Return the following from the records below: each line, word for word, starting with the line that contains "income students and" and going on through the line that contains "Evaluating School Needs", with nothing outside that range.

Data records
BEGIN
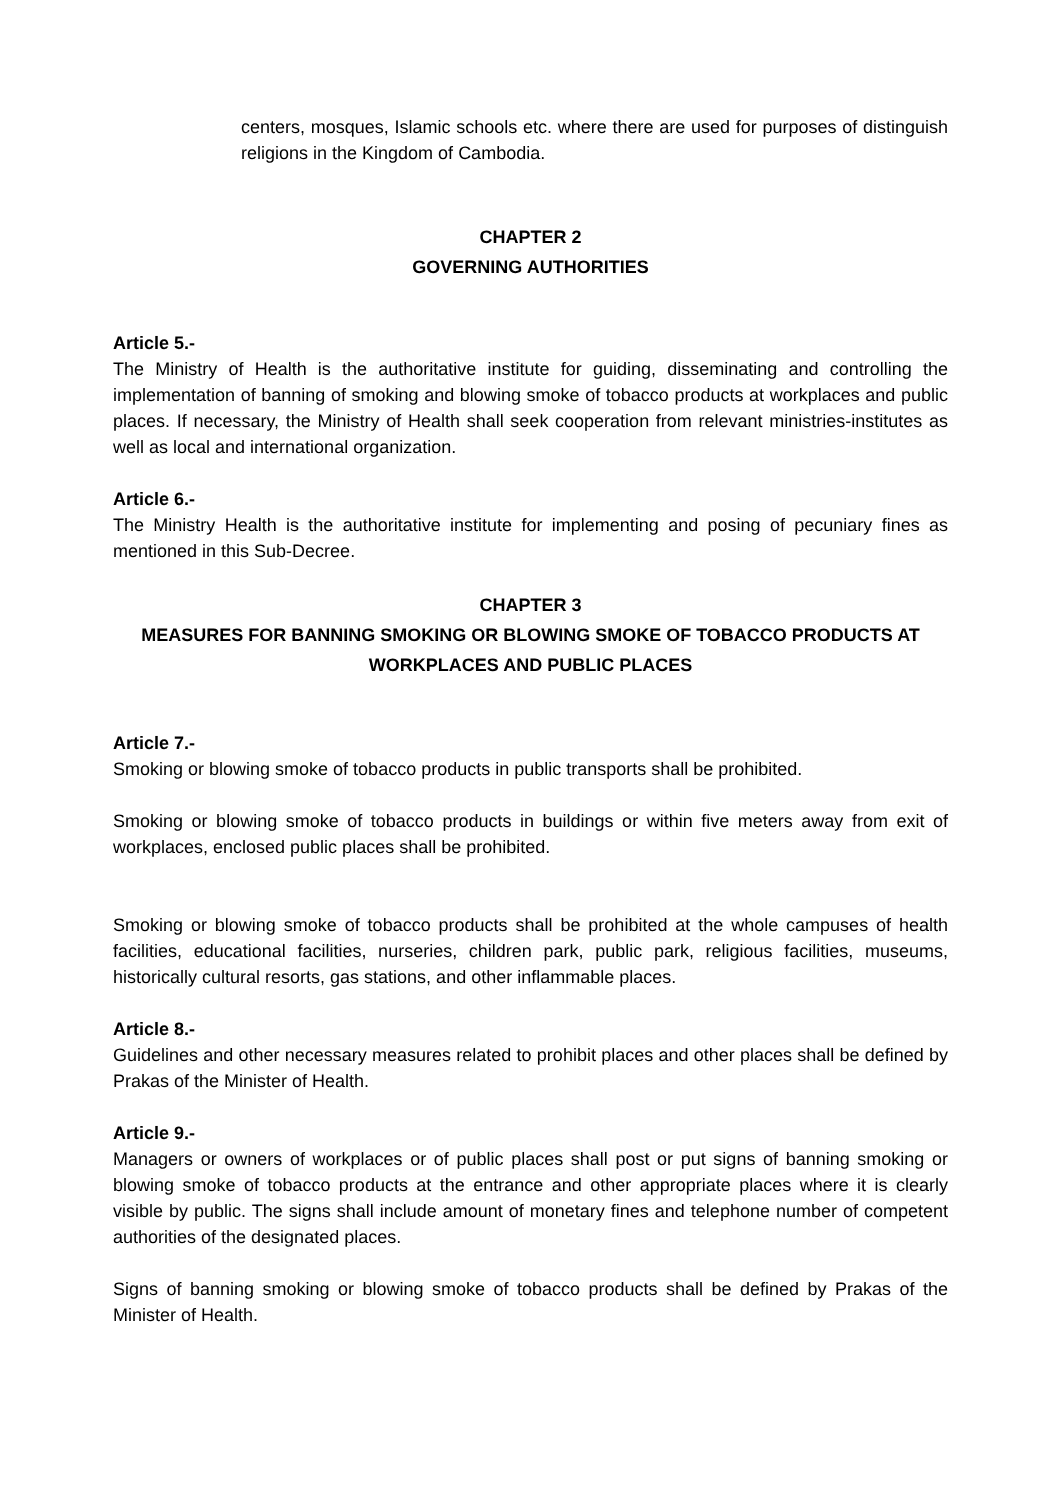centers, mosques, Islamic schools etc. where there are used for purposes of distinguish religions in the Kingdom of Cambodia.
CHAPTER 2
GOVERNING AUTHORITIES
Article 5.-
The Ministry of Health is the authoritative institute for guiding, disseminating and controlling the implementation of banning of smoking and blowing smoke of tobacco products at workplaces and public places. If necessary, the Ministry of Health shall seek cooperation from relevant ministries-institutes as well as local and international organization.
Article 6.-
The Ministry Health is the authoritative institute for implementing and posing of pecuniary fines as mentioned in this Sub-Decree.
CHAPTER 3
MEASURES FOR BANNING SMOKING OR BLOWING SMOKE OF TOBACCO PRODUCTS AT WORKPLACES AND PUBLIC PLACES
Article 7.-
Smoking or blowing smoke of tobacco products in public transports shall be prohibited.
Smoking or blowing smoke of tobacco products in buildings or within five meters away from exit of workplaces, enclosed public places shall be prohibited.
Smoking or blowing smoke of tobacco products shall be prohibited at the whole campuses of health facilities, educational facilities, nurseries, children park, public park, religious facilities, museums, historically cultural resorts, gas stations, and other inflammable places.
Article 8.-
Guidelines and other necessary measures related to prohibit places and other places shall be defined by Prakas of the Minister of Health.
Article 9.-
Managers or owners of workplaces or of public places shall post or put signs of banning smoking or blowing smoke of tobacco products at the entrance and other appropriate places where it is clearly visible by public. The signs shall include amount of monetary fines and telephone number of competent authorities of the designated places.
Signs of banning smoking or blowing smoke of tobacco products shall be defined by Prakas of the Minister of Health.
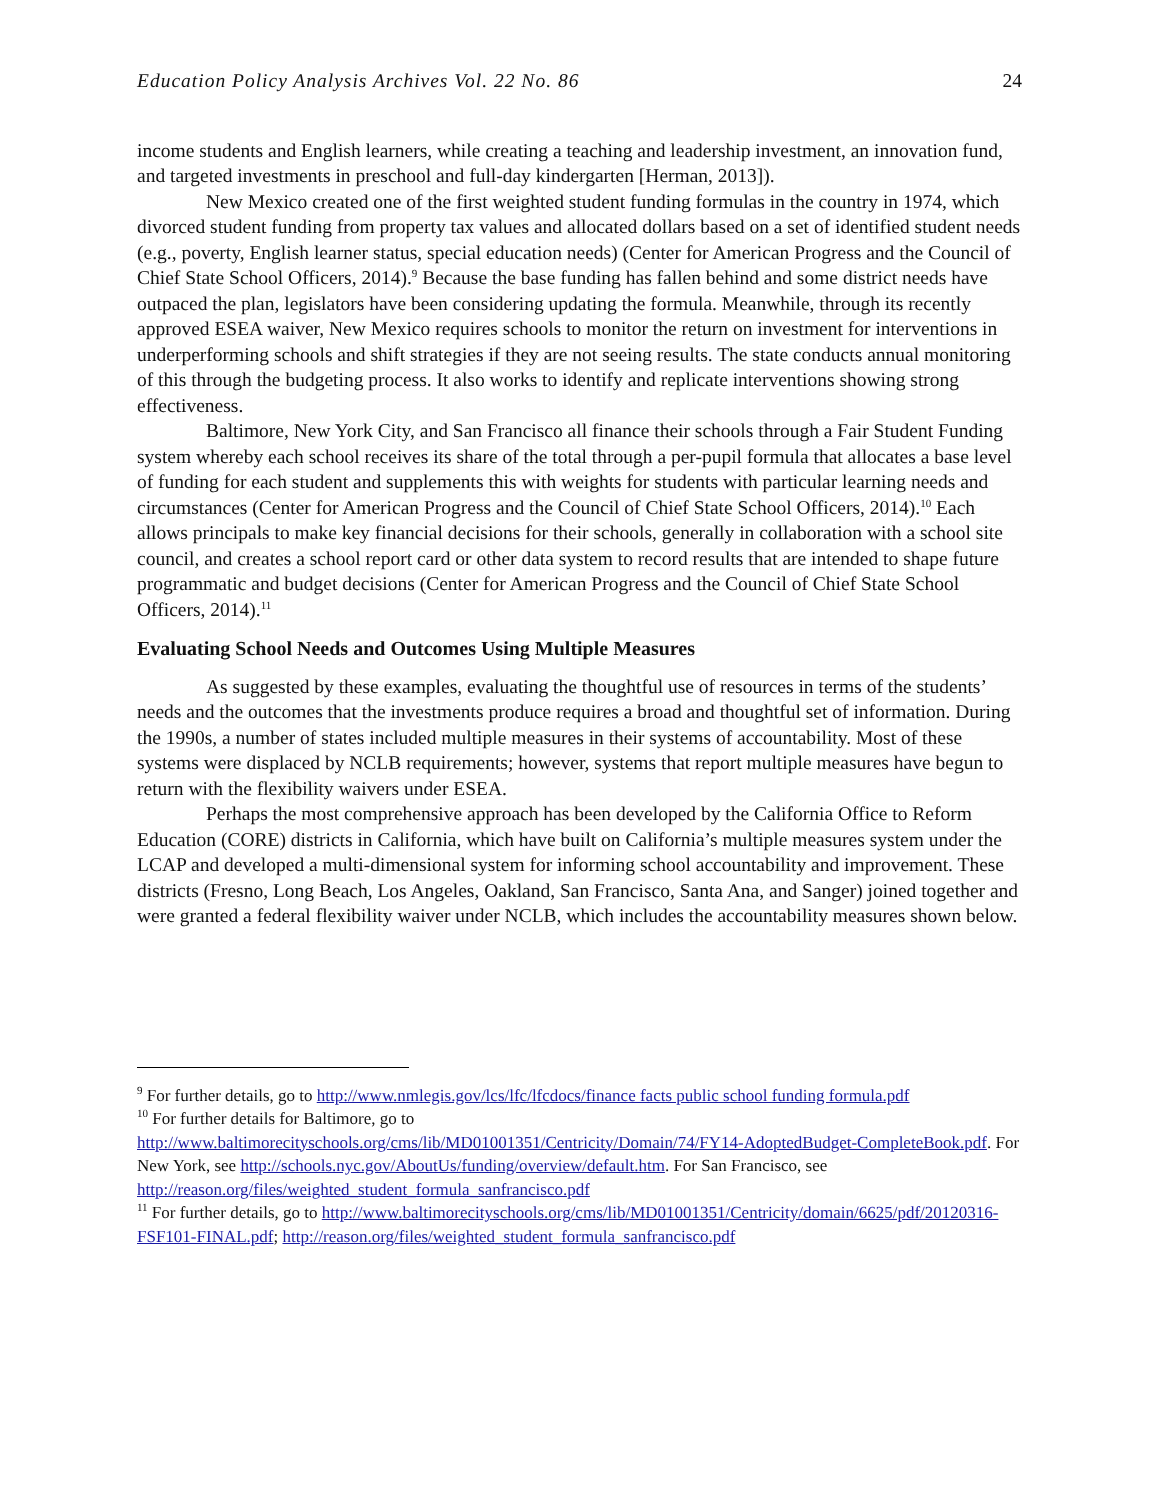Education Policy Analysis Archives Vol. 22 No. 86 24
income students and English learners, while creating a teaching and leadership investment, an innovation fund, and targeted investments in preschool and full-day kindergarten [Herman, 2013]).
New Mexico created one of the first weighted student funding formulas in the country in 1974, which divorced student funding from property tax values and allocated dollars based on a set of identified student needs (e.g., poverty, English learner status, special education needs) (Center for American Progress and the Council of Chief State School Officers, 2014).<sup>9</sup> Because the base funding has fallen behind and some district needs have outpaced the plan, legislators have been considering updating the formula. Meanwhile, through its recently approved ESEA waiver, New Mexico requires schools to monitor the return on investment for interventions in underperforming schools and shift strategies if they are not seeing results. The state conducts annual monitoring of this through the budgeting process. It also works to identify and replicate interventions showing strong effectiveness.
Baltimore, New York City, and San Francisco all finance their schools through a Fair Student Funding system whereby each school receives its share of the total through a per-pupil formula that allocates a base level of funding for each student and supplements this with weights for students with particular learning needs and circumstances (Center for American Progress and the Council of Chief State School Officers, 2014).<sup>10</sup> Each allows principals to make key financial decisions for their schools, generally in collaboration with a school site council, and creates a school report card or other data system to record results that are intended to shape future programmatic and budget decisions (Center for American Progress and the Council of Chief State School Officers, 2014).<sup>11</sup>
Evaluating School Needs and Outcomes Using Multiple Measures
As suggested by these examples, evaluating the thoughtful use of resources in terms of the students’ needs and the outcomes that the investments produce requires a broad and thoughtful set of information. During the 1990s, a number of states included multiple measures in their systems of accountability. Most of these systems were displaced by NCLB requirements; however, systems that report multiple measures have begun to return with the flexibility waivers under ESEA.
Perhaps the most comprehensive approach has been developed by the California Office to Reform Education (CORE) districts in California, which have built on California’s multiple measures system under the LCAP and developed a multi-dimensional system for informing school accountability and improvement. These districts (Fresno, Long Beach, Los Angeles, Oakland, San Francisco, Santa Ana, and Sanger) joined together and were granted a federal flexibility waiver under NCLB, which includes the accountability measures shown below.
<sup>9</sup> For further details, go to http://www.nmlegis.gov/lcs/lfc/lfcdocs/finance facts public school funding formula.pdf
<sup>10</sup> For further details for Baltimore, go to http://www.baltimorecityschools.org/cms/lib/MD01001351/Centricity/Domain/74/FY14-AdoptedBudget-CompleteBook.pdf. For New York, see http://schools.nyc.gov/AboutUs/funding/overview/default.htm. For San Francisco, see http://reason.org/files/weighted_student_formula_sanfrancisco.pdf
<sup>11</sup> For further details, go to http://www.baltimorecityschools.org/cms/lib/MD01001351/Centricity/domain/6625/pdf/20120316-FSF101-FINAL.pdf; http://reason.org/files/weighted_student_formula_sanfrancisco.pdf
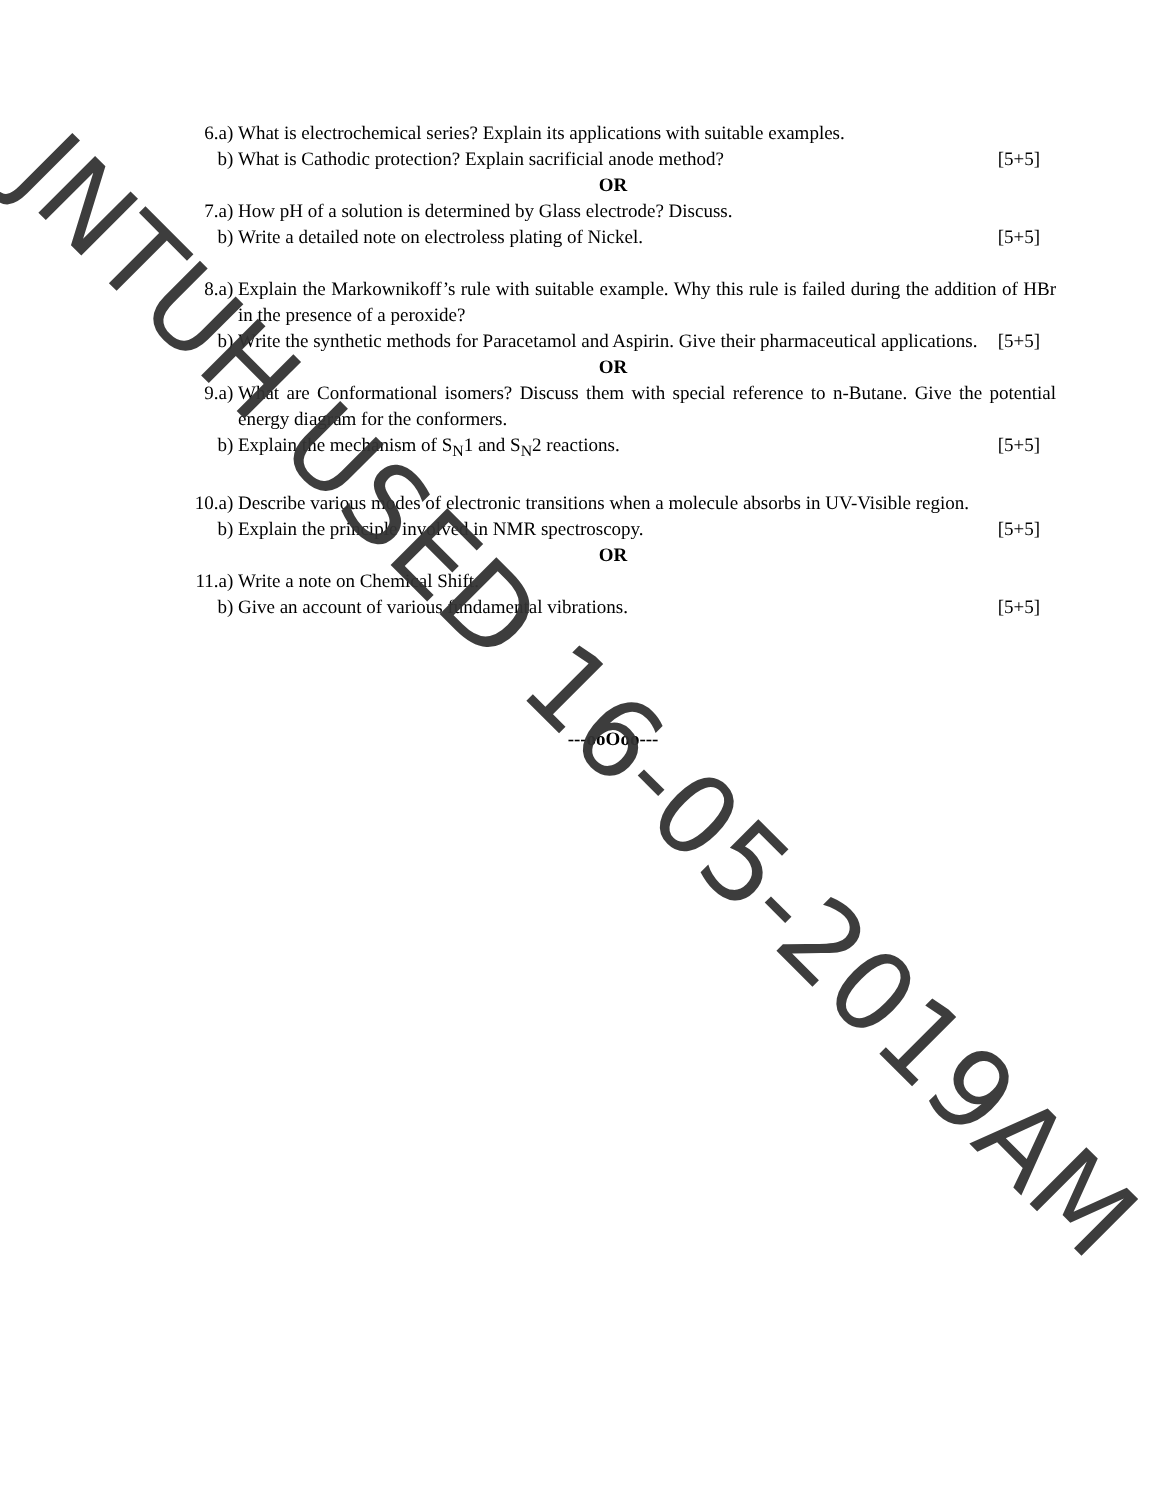6.a) What is electrochemical series? Explain its applications with suitable examples.
b) What is Cathodic protection? Explain sacrificial anode method?
[5+5]
OR
7.a) How pH of a solution is determined by Glass electrode? Discuss.
b) Write a detailed note on electroless plating of Nickel.
[5+5]
8.a) Explain the Markownikoff’s rule with suitable example. Why this rule is failed during the addition of HBr in the presence of a peroxide?
b) Write the synthetic methods for Paracetamol and Aspirin. Give their pharmaceutical applications. [5+5]
OR
9.a) What are Conformational isomers? Discuss them with special reference to n-Butane. Give the potential energy diagram for the conformers.
b) Explain the mechanism of S<sub>N</sub>1 and S<sub>N</sub>2 reactions.
[5+5]
10.a) Describe various modes of electronic transitions when a molecule absorbs in UV-Visible region.
b) Explain the principle involved in NMR spectroscopy.
[5+5]
OR
11.a) Write a note on Chemical Shift.
b) Give an account of various fundamental vibrations.
[5+5]
---ooOoo---
JNTUH USED 16-05-2019AM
END
• _SOLUTION TO THE EXERCISE_
income students and English learners, while creating a teaching and leadership investment, an innovation fund, and targeted investments in preschool and full-day kindergarten [Herman, 2013]).
New Mexico created one of the first weighted student funding formulas in the country in 1974, which divorced student funding from property tax values and allocated dollars based on a set of identified student needs (e.g., poverty, English learner status, special education needs) (Center for American Progress and the Council of Chief State School Officers, 2014).<sup>9</sup> Because the base funding has fallen behind and some district needs have outpaced the plan, legislators have been considering updating the formula. Meanwhile, through its recently approved ESEA waiver, New Mexico requires schools to monitor the return on investment for interventions in underperforming schools and shift strategies if they are not seeing results. The state conducts annual monitoring of this through the budgeting process. It also works to identify and replicate interventions showing strong effectiveness.
Baltimore, New York City, and San Francisco all finance their schools through a Fair Student Funding system whereby each school receives its share of the total through a per-pupil formula that allocates a base level of funding for each student and supplements this with weights for students with particular learning needs and circumstances (Center for American Progress and the Council of Chief State School Officers, 2014).<sup>10</sup> Each allows principals to make key financial decisions for their schools, generally in collaboration with a school site council, and creates a school report card or other data system to record results that are intended to shape future programmatic and budget decisions (Center for American Progress and the Council of Chief State School Officers, 2014).<sup>11</sup>
Evaluating School Needs and Outcomes Using Multiple Measures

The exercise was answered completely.